The resource uses a standard CNV binning model with (in GRCh38) 31061 intervals of 1MB default size. For the clustering of both status and frequency values, gain and loss intervals are treated independently, resulting in 62121 values per sample (or collation) for the generation of a clustering matrix:

  • for sample clustering, the cluster matrix for each sample (line) consists of the fraction of each 1Mb bin covered by a gain (resp. loss) in this sample
  • this results for CNVs larger than 1Mb in several bins with 1.000, and then the edge bins with values below 1
  • for CNV frequencies (e.g. comparing results for different cancer types) the values are the percents of samples having a CNV of the given type per 1Mb bin

On the website sample and/or collation clustering is involved automatically on the "Data Visualization" page which can be accessed from the search results. Clustering as well as CNV visualization are performed through the PGX Perl library, utilizing the Algorithm::Cluster interface to the C cluster library with default parameters:

  • m: pairwise complete-linkage clustering
  • e: Euclidean distance

For visualization, while clustering is performed on the matrix with separate values for gains and losses, the plotting is then performed on the original data:

  • samples are ordered as determined from the clustering, but then the original non-binned CNV segments are plotted along the genome
  • this results in the natural sequence of gain and loss segments, not in a separate display
  • for CNV frequencies, a mixed color is generated fro the combined gain and loss values for each 1Mb bin
  • technically, each of the red, green, blue channels of the RGB values for the gain and loss frequencies the channel values for DUP and DEL are added, normalized for the overall maximum CNV frequency in the data
for my $i (0..2) {
    $dupRGB->[$i] = int($dupRGB->[$i] * $dupF / $maxF);
    $delRGB->[$i] = int($delRGB->[$i] * $delF / $maxF);
    if (($dupRGB->[$i] + $delRGB->[$i]) < 255) {
        $RGB[$i] = $dupRGB->[$i] + $delRGB->[$i] }
    else {
        $RGB[$i] = 255 }
}

Clustering can be omitted by setting Cluster Tree Width to 0.

More information is made availanble in the Use Cases category.


Data Model & Database

The Progenetix data model is based on a hierarchy in which variants are from callsets (or "analyses") which are based on material from biosamples which were derived from individuals.

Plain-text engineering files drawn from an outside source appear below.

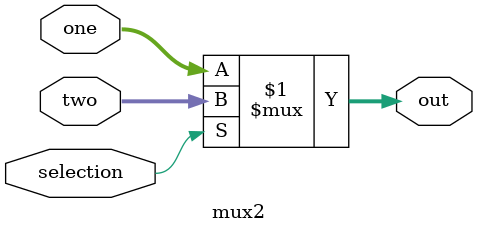
<source format=v>
`timescale 1ns / 1ps

module mux2 #(parameter WIDTH = 32) (
        input wire selection,
        input wire [WIDTH-1:0] one,
        input wire [WIDTH-1:0] two,
        output wire [WIDTH-1:0] out
    );
    
    assign out = (selection) ? two : one;
    
endmodule

</source>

These entities are represented in a MongoDB database with eponymous collections:

  • variants
  • callsets
  • biosamples
  • individuals
classDiagram Individual <-- Biosample : 1..n Biosample <-- Callset : 1..n Individual <-- Callset : 1..n Biosample <-- Variant : 1..n Callset <-- Variant : 1..n class Biosample{ individual_id histological_diagnosis ... } class Individual{ sex diseases ... } class Callset{ individual_id biosample_id cnv_statusmaps cnv_statistics ... } class Variant{ biosample_id callset_id variant_type ... }

Data Query Model

TBD

flowchart A(queries) --> B{ biosamples Q? } B --> |yes| C[/ query biosamples /] C --> D[ store biosample `_id` values ]


  1. Before 2022-02-11 there where 3102 (or 6204) intervals. After this, a changed algorithm lead to avoidance of centromere-spanning intervals, i.e. shortened last intervals assigned to the chromosomal p-arm and downstream shifts of interval positions.